Textauszug
----------

Zuallererst ist vielen von Ihnen sicherlich aufgefallen, dass Sie sowohl eine neue Entwicklerlizenzvereinbarung als auch einen neuen Vertrag unterzeichnen mussten.

Die Lizenzvereinbarung umfasst einige Änderungen an den Bestimmungen von Apple bezüglich In-App-Käufen. Wir von Visiolink gehen nicht davon aus, dass diese Änderungen auch nur einen von Ihnen betreffen werden. Kurze Info zum Inhalt dieser Änderungen: Apple eröffnet die Möglichkeit, In-App-Käufe mit virtuellen Währungen zuzulassen.

Die vertraglichen Änderungen könnten für einige von Ihnen von Interesse sein. Apple führt die so genannte „Familienfreigabe“ ein. Dieses Feature ermöglicht es, mehrere Apple-Accounts miteinander zu verbinden, so dass diese erworbene Inhalte gemeinsam nutzen können.

Bereits heute können Sie denselben Account auf mehreren Geräten verwenden, wenn jedoch dieser Account auch für private E-Mails etc. genutzt wird, ist dies ggf. nicht besonders praktisch. Mit der Familienfreigabe können bis zu sechs Accounts miteinander verbunden werden.

Sobald sie miteinander verbunden sind, können Käufe von einem Account auch von den anderen Accounts verwendet werden.

Die meisten von Ihnen nutzen kostenlose Apps, auf die dies keinen direkten Einfluss hat, aber wir sind davon überzeugt, dass sich dieses neue Feature auch auf In-App-Käufe auswirken wird. Wir gehen davon aus, dass dadurch ein Familienmitglied ein Zeitungsabonnement erwerben kann, das dann weitere Familienmitglieder auf einem Gerät mit einem anderen Account nutzen können.

In dem Vertrag werden Sie von Apple gefragt, ob Sie diese Form der gemeinsamen Nutzung zulassen möchten und ob Sie das Feature nur für die Zukunft oder auch für bereits erworbene Apps bereitstellen werden. Diese Entscheidung liegt natürlich allein bei Ihnen.

----------

Mitgelieferte Daten
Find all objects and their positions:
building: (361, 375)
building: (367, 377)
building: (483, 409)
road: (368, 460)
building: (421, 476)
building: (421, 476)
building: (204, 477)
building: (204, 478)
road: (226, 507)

----------

Aufgaben
1) Geben Sie die Stelle im Textauszug wieder, die bei „Sobald sie miteinander“ beginnt und bei „Account nutzen können.“ endet, und setzen Sie dabei „Magazinabonnement“ an die Stelle von „Zeitungsabonnement“.
2) Beantworten Sie mithilfe des Textauszugs diese Fragen:
(a) Welche Möglichkeit eröffnet Apple mit der neuen Lizenzvereinbarung?
(b) Wie viele Accounts lassen sich mit der Familienfreigabe miteinander verbinden?
(c) Was fragt Apple im Vertrag?
3) Schreiben Sie alle verschiedenen Wörter mit Bindestrich aus dem Textauszug heraus, jedes nur einmal und in der Form, in der es dort steht.
Die Zeilen werden hier nicht gebraucht.

Lösungen
1)
Sobald sie miteinander verbunden sind, können Käufe von einem Account auch von den anderen Accounts verwendet werden.

Die meisten von Ihnen nutzen kostenlose Apps, auf die dies keinen direkten Einfluss hat, aber wir sind davon überzeugt, dass sich dieses neue Feature auch auf In-App-Käufe auswirken wird. Wir gehen davon aus, dass dadurch ein Familienmitglied ein Magazinabonnement erwerben kann, das dann weitere Familienmitglieder auf einem Gerät mit einem anderen Account nutzen können.

2)
(a) Apple ermöglicht es, In-App-Käufe mit virtuellen Währungen zuzulassen.
(b) Bis zu sechs Accounts.
(c) Apple fragt, ob man diese Form der gemeinsamen Nutzung zulassen möchte und ob man das Feature nur für die Zukunft oder auch für bereits erworbene Apps bereitstellt.

3) In-App-Käufen, In-App-Käufe, Apple-Accounts, E-Mails